----- TEXT -----

2. The right of appeal may be exercised:

(a) initially, before the customs authorities designated for that purpose by the Member States;

(b) subsequently, before an independent body, which may be a judicial authority or an equivalent specialised body, according to the provisions in force in the Member States.

8. Title II of the Sixth Council Directive 77/388/EEC of 17 May 1977 on the harmonisation of the laws of the Member States relating to turnover taxes Common system of value added tax: uniform basis of assessment (hereinafter the Sixth VAT Directive) defines the scope of the Directive. Article 2, its sole provision, provides that:

The following shall be subject to value added tax:

1. the supply of goods or services effected for consideration within the territory of the country by a taxable person acting as such;

2. the importation of goods.

9. Article 4 of the Sixth VAT Directive defines the notion of Taxable Persons as:

1. ... any person who independently carries out in any place any economic activity specified in paragraph 2, whatever the purpose or results of that activity; ...

5. States, regional and local government authorities and other bodies governed by public law shall not be considered taxable persons in respect of the activities or transactions in which they engage as public authorities, even where they collect dues, fees, contributions or payments in connection with these activities or transactions. However, when they engage in such activities or transactions, they shall be considered taxable persons in respect of these activities or transactions where treatment as non-taxable persons would lead to significant distortions of competition. In any case, these bodies shall be considered taxable persons in relation to the activities listed in Annex D, provided they are not carried out on such a small scale as to be negligible ... .

Annex D includes warehousing.

10. In the Portuguese Republic the situation of goods not cleared in due time is covered by Articles 638 and 639 of the Regulamento das Alfândegas (Customs Regulation).

----- DATASET CONTENT -----

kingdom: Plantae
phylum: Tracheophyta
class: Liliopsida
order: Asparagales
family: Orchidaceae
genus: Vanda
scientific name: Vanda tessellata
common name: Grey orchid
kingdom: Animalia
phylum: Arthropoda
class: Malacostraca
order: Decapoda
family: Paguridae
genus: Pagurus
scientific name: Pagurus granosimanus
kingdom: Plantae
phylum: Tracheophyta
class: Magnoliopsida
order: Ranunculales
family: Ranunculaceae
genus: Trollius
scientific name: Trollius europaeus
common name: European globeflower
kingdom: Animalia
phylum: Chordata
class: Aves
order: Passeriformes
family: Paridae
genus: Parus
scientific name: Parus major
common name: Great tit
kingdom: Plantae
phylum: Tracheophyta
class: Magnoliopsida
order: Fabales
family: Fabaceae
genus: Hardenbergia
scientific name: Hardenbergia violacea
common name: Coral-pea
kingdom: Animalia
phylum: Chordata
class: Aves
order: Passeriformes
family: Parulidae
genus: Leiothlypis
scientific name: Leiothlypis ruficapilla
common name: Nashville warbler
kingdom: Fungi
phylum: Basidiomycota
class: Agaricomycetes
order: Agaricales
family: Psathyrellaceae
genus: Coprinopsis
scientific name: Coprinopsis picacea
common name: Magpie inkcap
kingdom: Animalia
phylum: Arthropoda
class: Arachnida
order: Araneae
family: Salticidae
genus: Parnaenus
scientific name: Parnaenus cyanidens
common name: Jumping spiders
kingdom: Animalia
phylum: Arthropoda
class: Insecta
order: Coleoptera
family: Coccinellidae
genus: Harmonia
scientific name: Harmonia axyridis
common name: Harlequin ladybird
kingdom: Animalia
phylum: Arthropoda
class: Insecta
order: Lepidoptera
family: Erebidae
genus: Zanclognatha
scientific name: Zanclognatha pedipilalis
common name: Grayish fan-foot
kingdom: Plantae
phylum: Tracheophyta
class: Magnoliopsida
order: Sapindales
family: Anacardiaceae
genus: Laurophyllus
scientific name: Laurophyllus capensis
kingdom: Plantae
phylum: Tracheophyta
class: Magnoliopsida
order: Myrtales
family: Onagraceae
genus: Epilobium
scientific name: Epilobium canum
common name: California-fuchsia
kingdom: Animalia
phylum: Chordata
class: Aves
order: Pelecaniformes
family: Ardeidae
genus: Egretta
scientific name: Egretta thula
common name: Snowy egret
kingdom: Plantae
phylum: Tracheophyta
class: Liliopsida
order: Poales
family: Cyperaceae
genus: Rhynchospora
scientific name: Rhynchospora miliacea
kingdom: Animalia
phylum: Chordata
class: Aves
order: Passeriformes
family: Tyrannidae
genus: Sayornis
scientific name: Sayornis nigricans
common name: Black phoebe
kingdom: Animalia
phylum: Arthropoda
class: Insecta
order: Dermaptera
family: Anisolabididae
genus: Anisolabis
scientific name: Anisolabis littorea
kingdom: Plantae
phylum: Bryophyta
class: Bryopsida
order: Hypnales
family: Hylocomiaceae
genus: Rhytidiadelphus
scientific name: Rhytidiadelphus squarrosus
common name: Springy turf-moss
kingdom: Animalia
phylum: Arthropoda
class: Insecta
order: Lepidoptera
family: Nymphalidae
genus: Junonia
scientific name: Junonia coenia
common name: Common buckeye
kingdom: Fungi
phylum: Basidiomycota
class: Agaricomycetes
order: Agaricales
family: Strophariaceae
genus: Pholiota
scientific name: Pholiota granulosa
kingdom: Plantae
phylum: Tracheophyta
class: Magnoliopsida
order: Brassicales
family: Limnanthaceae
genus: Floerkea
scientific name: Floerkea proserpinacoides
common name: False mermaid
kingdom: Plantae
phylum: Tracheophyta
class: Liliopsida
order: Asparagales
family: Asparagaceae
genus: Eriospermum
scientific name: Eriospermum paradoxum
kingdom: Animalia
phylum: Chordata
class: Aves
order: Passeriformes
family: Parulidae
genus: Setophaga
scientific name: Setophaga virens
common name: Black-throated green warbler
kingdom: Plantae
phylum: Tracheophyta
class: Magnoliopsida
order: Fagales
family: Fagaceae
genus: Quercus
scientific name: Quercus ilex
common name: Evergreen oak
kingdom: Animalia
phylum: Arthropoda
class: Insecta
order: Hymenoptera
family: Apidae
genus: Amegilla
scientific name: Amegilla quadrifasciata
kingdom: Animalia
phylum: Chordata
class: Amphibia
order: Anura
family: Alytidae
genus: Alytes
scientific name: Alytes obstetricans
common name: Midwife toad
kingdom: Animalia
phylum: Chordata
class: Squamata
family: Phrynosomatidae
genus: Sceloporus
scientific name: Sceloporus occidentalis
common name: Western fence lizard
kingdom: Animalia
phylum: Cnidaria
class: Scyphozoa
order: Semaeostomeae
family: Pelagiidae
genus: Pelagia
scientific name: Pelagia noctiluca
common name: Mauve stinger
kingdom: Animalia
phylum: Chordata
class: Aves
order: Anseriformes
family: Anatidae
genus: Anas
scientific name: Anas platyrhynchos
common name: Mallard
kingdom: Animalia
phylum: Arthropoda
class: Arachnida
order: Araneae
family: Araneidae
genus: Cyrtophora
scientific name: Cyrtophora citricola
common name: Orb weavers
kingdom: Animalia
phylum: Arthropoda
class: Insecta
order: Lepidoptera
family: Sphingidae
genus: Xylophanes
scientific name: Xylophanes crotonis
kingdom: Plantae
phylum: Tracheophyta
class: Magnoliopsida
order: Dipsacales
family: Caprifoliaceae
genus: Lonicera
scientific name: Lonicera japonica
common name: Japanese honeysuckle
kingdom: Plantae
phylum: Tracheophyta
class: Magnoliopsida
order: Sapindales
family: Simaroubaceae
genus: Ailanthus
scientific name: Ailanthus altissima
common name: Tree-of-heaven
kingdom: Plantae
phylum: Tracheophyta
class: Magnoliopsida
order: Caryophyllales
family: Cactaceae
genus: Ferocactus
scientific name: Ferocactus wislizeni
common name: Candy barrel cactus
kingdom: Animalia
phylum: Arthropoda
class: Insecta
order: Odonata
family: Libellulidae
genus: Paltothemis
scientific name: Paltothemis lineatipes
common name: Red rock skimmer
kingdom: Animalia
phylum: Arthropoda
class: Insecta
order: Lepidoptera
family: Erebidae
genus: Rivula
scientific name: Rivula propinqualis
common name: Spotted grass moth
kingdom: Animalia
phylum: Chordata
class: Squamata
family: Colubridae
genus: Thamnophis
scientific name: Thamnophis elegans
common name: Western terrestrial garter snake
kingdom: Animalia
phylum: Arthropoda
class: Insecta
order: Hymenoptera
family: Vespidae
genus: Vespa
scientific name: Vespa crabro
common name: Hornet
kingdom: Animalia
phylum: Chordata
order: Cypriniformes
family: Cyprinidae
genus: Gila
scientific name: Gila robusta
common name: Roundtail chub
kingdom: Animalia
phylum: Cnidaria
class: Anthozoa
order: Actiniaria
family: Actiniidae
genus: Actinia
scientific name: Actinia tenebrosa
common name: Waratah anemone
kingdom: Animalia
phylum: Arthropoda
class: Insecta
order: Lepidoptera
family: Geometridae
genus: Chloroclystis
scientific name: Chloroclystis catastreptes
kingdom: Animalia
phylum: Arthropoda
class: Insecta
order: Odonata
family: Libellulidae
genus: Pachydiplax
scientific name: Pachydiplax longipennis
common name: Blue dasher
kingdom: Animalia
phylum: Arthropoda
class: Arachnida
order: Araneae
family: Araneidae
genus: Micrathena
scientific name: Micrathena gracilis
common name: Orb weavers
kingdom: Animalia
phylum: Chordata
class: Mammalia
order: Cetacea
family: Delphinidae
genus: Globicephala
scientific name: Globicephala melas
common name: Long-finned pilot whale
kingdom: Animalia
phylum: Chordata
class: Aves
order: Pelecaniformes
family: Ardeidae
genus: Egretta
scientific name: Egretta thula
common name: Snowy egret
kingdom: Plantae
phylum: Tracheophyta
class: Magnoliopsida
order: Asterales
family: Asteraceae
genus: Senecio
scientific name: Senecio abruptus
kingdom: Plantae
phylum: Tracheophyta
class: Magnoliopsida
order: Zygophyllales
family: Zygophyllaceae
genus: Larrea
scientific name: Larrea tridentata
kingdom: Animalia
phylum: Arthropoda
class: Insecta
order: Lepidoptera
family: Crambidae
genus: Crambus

-----

PROBLEMS TO SOLVE:
(1) Please render the sentence "Annex D includes warehousing." from the VAT text in Spanish.
(2) Resume the VAT text after its final sentence and carry it forward.
The data has nothing to do with the VAT text.

EXERCISE ANSWERS:
(1) El anexo D incluye el almacenamiento.

(2)
11. According to Article 638, these goods should be sold by public auction once the time-limits for fulfilment of all the legal obligations have elapsed.

12. Article 639 provides that the owners of such goods can still declare them if they apply to do so within a period of six months following the time at which the goods are made subject to compulsory sale. Goods declared in accordance with this article shall be subject to the payment of all charges and levies due, increased by five per cent of the value thereof (hereinafter the overdue-clearance charge or simply the charge).

13. Article 675 states:

The net proceeds of the auction shall be appropriated in accordance with the following order of priority: ...

In the case of goods not cleared within the statutory periods, or under the conditions laid down in Article 638(3) and (4), the net proceeds from the sale thereof, after deduction of Community own resources, national customs duties and other levies, shall be placed on deposit to the order of the State to be incorporated in revenue if not claimed within one month.

14. Finally, this Court has already answered a preliminary reference concerning the Portuguese Customs Regulation in Siesse. Subsequent to this judgment, the Supremo Tribunal Administrativo (Supreme Administrative Court) and the Tribunal Constitucional (Constitutional Court), Portugal, found that the overdue-clearance charge was compatible with the principles of Community law outlined by the Court.

III The facts and national proceedings

15. According to the order for reference Mr de Andrade (hereinafter the applicant) imported seven palettes of cowhide into the European Community where they arrived on 11 June 1995. The applicant requested an extension of the time-limit for specifying a customs destination for the goods. A 45-day extension was granted by the customs office. The goods were declared to the Leixões customs office for customs warehousing on 15 September 1995 and they were released in batches for free circulation and consumption between 19 September 1995 and 2 January 1996. On 9 May 1996, the Leixões customs office initiated overdue-clearance proceedings in respect of the goods.

16. On initiating the overdue-clearance proceedings, the customs authorities demanded that the applicant pay the sum of PTE 905 483, a customs debt comprising PTE 310 stamp duty, PTE 773 652 overdue-clearance charge, and PTE 131 521 VAT calculated at 17% of the amount of the overdue-clearance charge. The applicant paid this amount but then brought an action before the Tribunal Fiscal Aduaneiro do Porto (Customs Court, Oporto) seeking its repayment.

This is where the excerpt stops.